§ **EXCERPTED PASSAGE**
--- START ---

Take your pec training to the next level—without needing to go heavy.
Muscle & Fitness Editors for Men's Fitness 1 / 7
There’s nothing wrong with wanting to put up big numbers on the bench press. After all, we have yet to see tiny pecs on a dude who can bench 400 pounds. But whether your goal is to build a bigger bench or simply develop a rock-solid and symmetrical chest, you don't have to keep stacking on the iron. In fact, the best route to achieving your goals might mean exploring all the exercises that contribute to continuous strength and muscle growth.
These six chest exercises and tips don’t require you to load a ton of weight onto a bar, but they’ll hit a variety of angles, create new loading patterns, and demand more from your muscles than movements you’re using in your current chest routine.
“The use of explosive movements to generate power is often used to work on jump height and speed, but it can get overlooked for the upper body,” says Dr. Sean Wells, DTP, ATC/L, NSCA CPT, the author of Double-Crossed: A Review of the Most Extreme Exercise Programs. “That’s because most people don’t look at the upper body as a power generator. But if you’re a power lifter or football player trying to hit someone, you must develop upper body explosiveness.”
Wells suggests adding a plyometric ball depth push-up into your routine. “The movement incorporates a lot of balance and coordination, and it’s very challenging,” he adds.
Here's how to do it: Put a medicine ball on the floor and get into a narrow push-up position on the ball. The ball should be in line with your chest. Quickly remove both hands from the ball, drop to the floor, and quickly perform a push-up. When your chest touches the ball explode up to start position. That’s one rep.
Use a wider grip instead of a standard shoulder-width grip on the bench press to reduce triceps involvement. "The triceps no longer have a dominant role in the movement when you use a wider grip," Wells explains. "The pec muscle is more lengthened and produces more force, whereas a normal grip has an equal contribution between the triceps and pectoralis."
It’s not an exercise you’d think would benefit the chest, but climbing a rope can and will place new demands on the pecs. “Chest presses can cause tendinosis, so it’s good to mix it up from doing push-pull movements,” says Wells. “I’d start with a narrow-grip pulldown and then move to a rope climb. Since the shoulder is already flexed, you’ll be targeting the lower fibers of the pec muscle in a new way.”
Make sure your shoulder blades are pulled back instead of allowing them to round forward. “When your shoulders are forward the pec muscle is in a shortened position,” Wells explains. “As you roll the shoulders back the pec muscle is in a more elongated position, so it’s more to produce force and better for your posture.”

--- END ---

§ **RECORDS**

--- START ---

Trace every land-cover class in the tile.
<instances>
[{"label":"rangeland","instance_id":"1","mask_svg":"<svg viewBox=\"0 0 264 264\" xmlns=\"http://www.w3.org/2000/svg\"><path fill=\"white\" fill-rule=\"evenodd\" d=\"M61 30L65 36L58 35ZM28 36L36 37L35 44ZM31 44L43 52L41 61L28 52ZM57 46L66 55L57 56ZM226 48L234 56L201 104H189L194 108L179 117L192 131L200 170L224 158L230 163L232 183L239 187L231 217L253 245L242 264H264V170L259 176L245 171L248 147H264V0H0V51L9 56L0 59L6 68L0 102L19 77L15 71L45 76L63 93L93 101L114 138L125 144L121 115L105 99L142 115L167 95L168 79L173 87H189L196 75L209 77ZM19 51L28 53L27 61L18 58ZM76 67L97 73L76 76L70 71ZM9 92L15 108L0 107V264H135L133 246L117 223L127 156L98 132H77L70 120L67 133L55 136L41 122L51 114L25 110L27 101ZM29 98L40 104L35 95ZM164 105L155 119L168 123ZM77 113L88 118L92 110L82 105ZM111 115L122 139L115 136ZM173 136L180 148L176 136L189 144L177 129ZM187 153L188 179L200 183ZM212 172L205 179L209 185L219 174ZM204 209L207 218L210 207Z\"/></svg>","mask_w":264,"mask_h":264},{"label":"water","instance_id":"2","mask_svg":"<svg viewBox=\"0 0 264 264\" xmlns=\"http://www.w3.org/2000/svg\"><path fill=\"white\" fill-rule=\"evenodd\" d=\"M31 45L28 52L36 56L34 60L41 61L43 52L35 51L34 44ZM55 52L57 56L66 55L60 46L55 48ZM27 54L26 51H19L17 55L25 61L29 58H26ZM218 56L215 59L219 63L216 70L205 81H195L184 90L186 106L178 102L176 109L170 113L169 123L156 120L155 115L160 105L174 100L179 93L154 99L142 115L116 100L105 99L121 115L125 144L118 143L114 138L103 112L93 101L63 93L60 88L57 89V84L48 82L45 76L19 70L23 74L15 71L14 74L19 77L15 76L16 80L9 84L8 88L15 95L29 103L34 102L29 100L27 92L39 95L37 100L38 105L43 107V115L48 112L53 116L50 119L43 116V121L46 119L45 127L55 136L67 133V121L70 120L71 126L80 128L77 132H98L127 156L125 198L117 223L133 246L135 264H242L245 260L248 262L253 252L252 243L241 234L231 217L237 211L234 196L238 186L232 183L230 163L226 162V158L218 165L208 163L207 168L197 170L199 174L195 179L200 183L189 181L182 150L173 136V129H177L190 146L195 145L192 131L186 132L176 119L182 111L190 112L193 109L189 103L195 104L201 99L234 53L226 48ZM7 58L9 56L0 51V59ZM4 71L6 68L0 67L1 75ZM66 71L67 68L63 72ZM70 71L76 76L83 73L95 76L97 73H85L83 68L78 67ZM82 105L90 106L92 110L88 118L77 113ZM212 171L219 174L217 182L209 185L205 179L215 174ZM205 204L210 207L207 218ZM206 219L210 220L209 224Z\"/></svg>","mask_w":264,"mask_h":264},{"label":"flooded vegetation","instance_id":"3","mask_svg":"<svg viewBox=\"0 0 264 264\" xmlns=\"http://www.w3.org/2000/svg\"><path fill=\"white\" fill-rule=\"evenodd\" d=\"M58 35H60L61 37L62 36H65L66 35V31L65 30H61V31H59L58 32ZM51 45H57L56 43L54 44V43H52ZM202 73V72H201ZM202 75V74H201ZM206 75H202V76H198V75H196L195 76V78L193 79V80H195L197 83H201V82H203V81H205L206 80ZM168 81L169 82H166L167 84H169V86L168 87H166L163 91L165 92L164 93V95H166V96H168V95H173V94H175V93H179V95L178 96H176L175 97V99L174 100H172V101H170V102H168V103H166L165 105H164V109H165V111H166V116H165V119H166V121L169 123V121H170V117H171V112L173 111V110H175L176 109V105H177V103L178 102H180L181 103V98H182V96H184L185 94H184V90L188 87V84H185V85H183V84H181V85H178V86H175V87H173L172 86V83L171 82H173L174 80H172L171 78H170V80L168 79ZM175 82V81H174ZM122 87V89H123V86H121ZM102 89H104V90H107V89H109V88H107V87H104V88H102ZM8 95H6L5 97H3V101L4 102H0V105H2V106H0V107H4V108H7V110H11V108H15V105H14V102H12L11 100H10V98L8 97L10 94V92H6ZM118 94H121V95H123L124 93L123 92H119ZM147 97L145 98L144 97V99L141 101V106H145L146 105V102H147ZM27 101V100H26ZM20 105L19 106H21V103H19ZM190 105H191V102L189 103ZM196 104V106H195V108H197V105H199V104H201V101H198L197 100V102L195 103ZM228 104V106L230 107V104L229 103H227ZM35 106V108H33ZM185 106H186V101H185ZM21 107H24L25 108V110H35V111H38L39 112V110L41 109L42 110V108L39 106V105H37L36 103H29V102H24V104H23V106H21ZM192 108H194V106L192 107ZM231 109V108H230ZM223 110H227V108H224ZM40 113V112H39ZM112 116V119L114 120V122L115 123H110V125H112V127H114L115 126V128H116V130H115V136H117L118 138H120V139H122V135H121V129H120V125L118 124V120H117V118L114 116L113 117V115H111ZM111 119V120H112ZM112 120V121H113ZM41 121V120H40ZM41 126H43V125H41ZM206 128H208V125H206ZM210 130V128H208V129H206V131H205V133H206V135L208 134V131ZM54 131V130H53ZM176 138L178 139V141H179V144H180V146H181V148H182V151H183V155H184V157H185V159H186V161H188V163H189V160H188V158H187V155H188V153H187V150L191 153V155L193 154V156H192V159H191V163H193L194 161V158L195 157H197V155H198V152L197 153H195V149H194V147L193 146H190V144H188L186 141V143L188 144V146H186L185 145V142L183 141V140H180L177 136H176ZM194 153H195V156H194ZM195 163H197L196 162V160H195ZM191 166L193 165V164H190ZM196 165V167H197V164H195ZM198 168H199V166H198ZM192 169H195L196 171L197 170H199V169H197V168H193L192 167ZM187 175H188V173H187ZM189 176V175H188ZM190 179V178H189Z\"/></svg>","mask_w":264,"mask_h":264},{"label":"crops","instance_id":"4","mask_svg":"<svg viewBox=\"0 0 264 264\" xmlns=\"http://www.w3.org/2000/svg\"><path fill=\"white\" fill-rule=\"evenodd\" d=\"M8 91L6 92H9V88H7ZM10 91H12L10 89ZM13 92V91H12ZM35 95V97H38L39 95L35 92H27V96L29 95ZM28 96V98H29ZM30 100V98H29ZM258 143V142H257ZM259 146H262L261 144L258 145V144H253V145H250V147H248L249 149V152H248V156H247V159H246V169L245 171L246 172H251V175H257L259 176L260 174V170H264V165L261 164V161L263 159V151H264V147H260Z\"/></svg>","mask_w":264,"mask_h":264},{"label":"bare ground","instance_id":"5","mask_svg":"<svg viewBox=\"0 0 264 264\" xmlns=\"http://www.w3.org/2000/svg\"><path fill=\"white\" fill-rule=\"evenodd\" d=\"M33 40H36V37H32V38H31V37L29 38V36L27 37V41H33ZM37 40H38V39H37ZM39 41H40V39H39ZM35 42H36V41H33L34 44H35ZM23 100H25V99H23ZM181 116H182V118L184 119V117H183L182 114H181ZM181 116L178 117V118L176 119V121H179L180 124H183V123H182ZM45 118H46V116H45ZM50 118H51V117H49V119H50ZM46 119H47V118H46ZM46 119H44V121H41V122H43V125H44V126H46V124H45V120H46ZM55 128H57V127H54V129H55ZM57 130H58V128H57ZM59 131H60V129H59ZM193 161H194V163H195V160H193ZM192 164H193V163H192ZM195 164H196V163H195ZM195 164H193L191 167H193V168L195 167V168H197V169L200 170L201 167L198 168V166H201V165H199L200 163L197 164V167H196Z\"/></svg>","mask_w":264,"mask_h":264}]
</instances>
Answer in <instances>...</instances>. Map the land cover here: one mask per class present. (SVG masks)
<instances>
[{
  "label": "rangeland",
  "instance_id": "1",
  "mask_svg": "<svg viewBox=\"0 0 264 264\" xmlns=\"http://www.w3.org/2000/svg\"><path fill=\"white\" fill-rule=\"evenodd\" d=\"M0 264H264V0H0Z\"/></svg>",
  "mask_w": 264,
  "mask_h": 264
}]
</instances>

--- END ---

§ **WHAT IS NEEDED**
Answer these questions from the chest-training article:
1. What goes on the floor for the plyometric ball depth push-up?
2. With a wider bench press grip, which muscles no longer have a dominant role?
3. What does Wells say he would start with before moving to a rope climb?

§ **COMPLETED EXERCISE**
1. A medicine ball.
2. The triceps.
3. A narrow-grip pulldown.